Ma quanto mi rubi? (Sprechi di Stato)

IL FATTO QUOTIDIANO

Ma quanto mi rubi? (Sprechi di Stato) di | Jacopo Fo |

Uno Stato che si fa rubare più di 565 miliardi di euro all’anno non è in crisi: è una nazione di deficienti! Con un improbo sforzo aritmetico, ho cercato di mettere insieme il dato complessivo di quanto ci costa il malgoverno della Casta. 
Ho cercato anche di separare in modo razionale le voci di questo bilancio della vergogna. 
Ecco i risultati dello spreco di Stato:
Evasione fiscale: 120 miliardi di euro l’anno; 
3 milioni di lavoratori in nero: più di 50 miliardi.
La corruzione di politici e funzionari pubblici ci costa 60 miliardi.

C’è poi la voce sprechi: se accorpiamo i Comuni con meno di 5.000 abitanti, sciogliamo province e Comunità Montane, razionalizziamo i consumi energetici, rendiamo più efficiente l’amministrazione pubblica (ad esempio, con l’adozione di software open source e con prezzari unificati per gli acquisti e gli appalti), semplifichiamo la burocrazia, dimezziamo il numero dei parlamentari, abbassiamo i loro stipendi e vitalizi, diminuiamo del 90% le auto blu, aboliamo il finanziamento ai partiti e ai giornali, riduciamo le regalie alla Chiesa Cattolica, smettiamo di andare a sparare all’estero, non compriamo altri cacciabombardieri e annulliamo le grandi opere inutili, possiamo ipotizzare di mettere insieme almeno altri 50 miliardi (stima molto prudenziale).
E siamo a più di 280 miliardi sperperati dallo Stato italiano ogni anno.
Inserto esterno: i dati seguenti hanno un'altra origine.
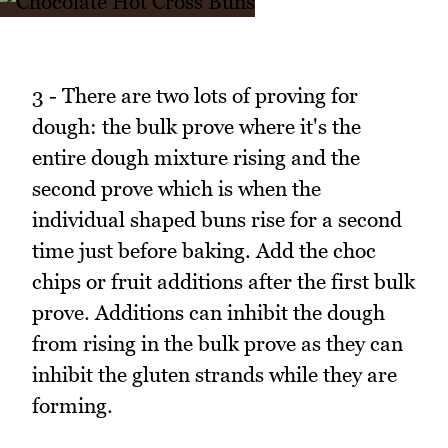
3 - There are two lots of proving for
dough: the bulk prove where it's the
entire dough mixture rising and the
second prove which is when the
individual shaped buns rise for a second
time just before baking. Add the choc
chips or fruit additions after the first bulk
prove. Additions can inhibit the dough
from rising in the bulk prove as they can
inhibit the gluten strands while they are
forming.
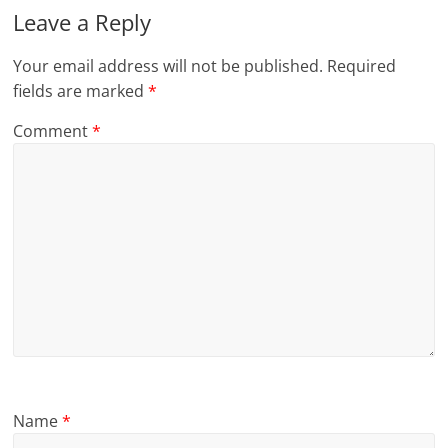
Leave a Reply
Your email address will not be published.
Required
fields are marked
*
Comment
*
Name
*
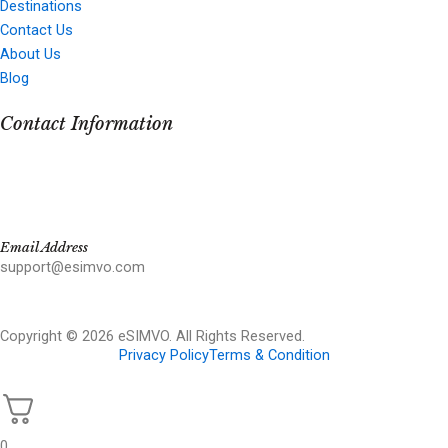
Destinations
Contact Us
About Us
Blog
Contact Information
Email Address
support@esimvo.com
Copyright © 2026 eSIMVO. All Rights Reserved.
Privacy Policy
Terms & Condition
0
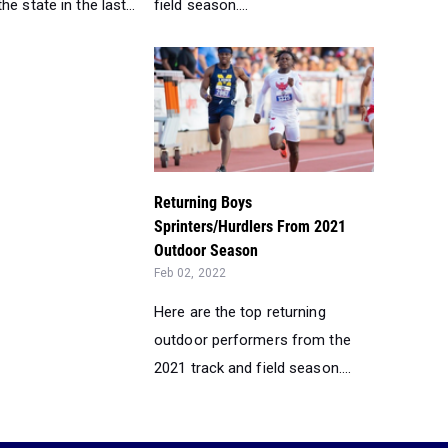
e state in the last...
field season....
Returning Boys
Sprinters/Hurdlers From 2021
Outdoor Season
Feb 02, 2022
Here are the top returning
outdoor performers from the
2021 track and field season....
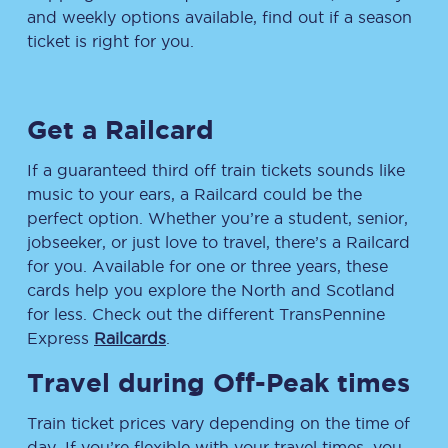
and weekly options available, find out if a season
ticket is right for you.
Get a Railcard
If a guaranteed third off train tickets sounds like
music to your ears, a Railcard could be the
perfect option. Whether you’re a student, senior,
jobseeker, or just love to travel, there’s a Railcard
for you. Available for one or three years, these
cards help you explore the North and Scotland
for less. Check out the different TransPennine
Express
Railcards
.
Travel during Off-Peak times
Train ticket prices vary depending on the time of
day. If you’re flexible with your travel times, you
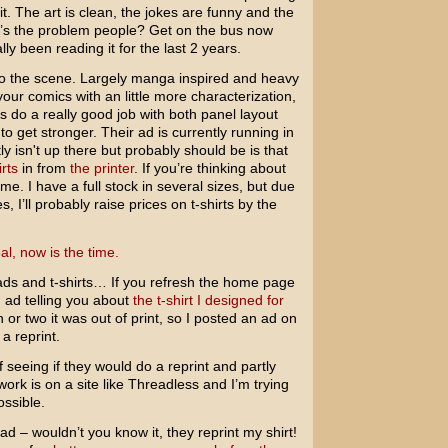
t. The art is clean, the jokes are funny and the
at’s the problem people? Get on the bus now
lly been reading it for the last 2 years.
 to the scene. Largely manga inspired and heavy
 your comics with an little more characterization,
ys do a really good job with both panel layout
 to get stronger. Their ad is currently running in
y isn't up there but probably should be is that
rts
in from
the printer
. If you’re thinking about
e. I have a full stock in several sizes, but due
s, I’ll probably raise prices on t-shirts by the
al, now is the time.
ads and t-shirts… If you refresh the home page
 ad telling you about
the t-shirt I designed for
 or two it was out of print, so I posted an ad on
a reprint.
 of seeing if they would do a reprint and partly
ork is on a site like Threadless and I’m trying
ossible.
d – wouldn’t you know it, they reprint my shirt!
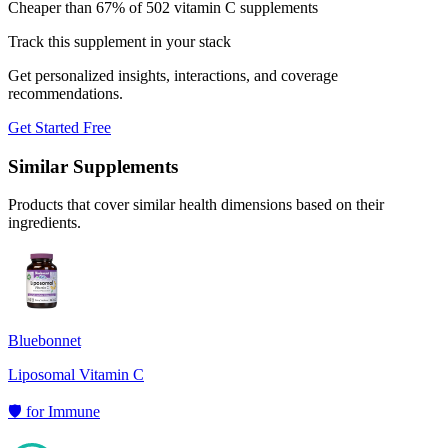
Cheaper than 67% of 502 vitamin C supplements
Track this supplement in your stack
Get personalized insights, interactions, and coverage
recommendations.
Get Started Free
Similar Supplements
Products that cover similar health dimensions based on their
ingredients.
Bluebonnet
Liposomal Vitamin C
🛡️
for
Immune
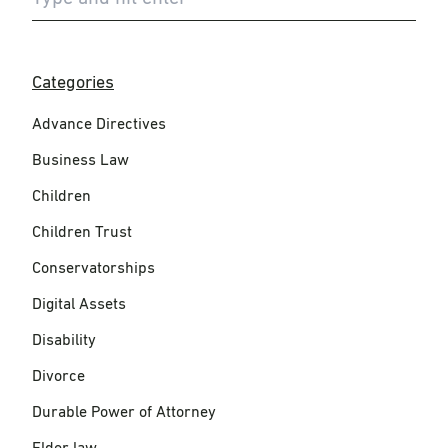
Categories
Advance Directives
Business Law
Children
Children Trust
Conservatorships
Digital Assets
Disability
Divorce
Durable Power of Attorney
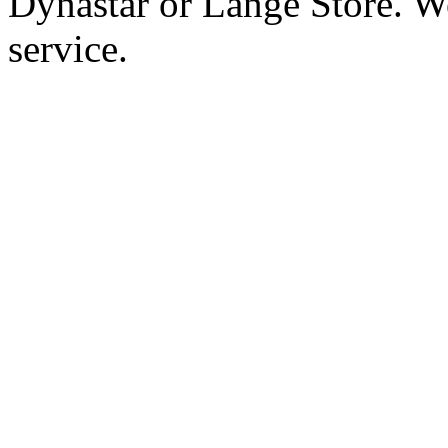
Dynastar or Lange Store. W
service.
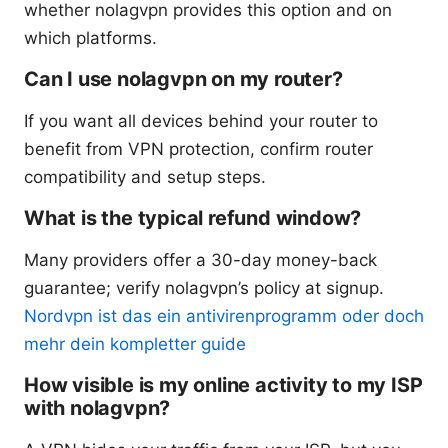
whether nolagvpn provides this option and on
which platforms.
Can I use nolagvpn on my router?
If you want all devices behind your router to
benefit from VPN protection, confirm router
compatibility and setup steps.
What is the typical refund window?
Many providers offer a 30-day money-back
guarantee; verify nolagvpn’s policy at signup.
Nordvpn ist das ein antivirenprogramm oder doch
mehr dein kompletter guide
How visible is my online activity to my ISP
with nolagvpn?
Il non funzionamento dello Stato Italiano è però causa della perdita di un altro fiume di denaro (nostro).
Le mafie fatturano circa 135 miliardi di euro.
Gli incidenti sul lavoro ci costano 43 miliardi all’anno.
Estorsioni e usura 24 miliardi.
La contraffazione delle merci 18 miliardi.
I crac finanziari più di 5 miliardi all’anno (media degli ultimi 10 anni).

C’è poi il costo economico della burocrazia per imprese e famiglie, le lungaggini burocratiche, le piccolissime imprese che vengono strozzate sul nascere dai bizantinismi autorizzativi… E poi c’è la lentezza della giustizia che rende improbabile recuperare i crediti, premia i truffatori e ogni sorta di furbi che usano i cavilli legali per fregare la gente onesta e toglie agli investitori stranieri la voglia di impiantare imprese in Italia… Un danno immenso, difficile da quantificare, quindi stiamo molto bassi, per non farci accusare di esagerazioni, e conteggiamo “solo” 60 miliardi di euro.
E fanno 285 miliardi di euro. 
Per un totale di 565 miliardi di euro all’anno.

Quanto ci costa il circolo vizioso?
Ma volendo fare un discorso di ampio respiro dobbiamo anche calcolare che un sistema che premia evasori fiscali, mafiosi, truffatori, corrotti, distrugge risorse con lo spreco, le lentezze burocratiche e penalizza i più abili e i più onesti premiando la feccia della nazione, uccide immerse risorse potenziali.
Quantificare questo danno indiretto è impossibile, ma sicuramente l’Italia sarebbe decisamente più ricca e felice se le cose funzionassero un po’ meglio.
Ma anche restando ai numeri quantificabili il nostro totalone da 565 miliardi di euro (più di un milione di miliardi di lire) fa paura.
Se solo riuscissimo a ridurre questa emorragia di un decimo all’anno saremmo ricchi e cancelleremo il debito dello stato (1.800 miliardi di euro) in pochi anni.
Che fai, t’incazzi o fai finta di niente?

Ps:
 Perfino Libero, oggi ha notato in prima pagina che il governo, invece di tagliare gli sprechi, si limita a tassare i Suv.

Pps: Ringrazio tutti i gentili lettori che mi hanno aiutato a redigere questa lista degli orrori commentando il mio precedente post su questo tema.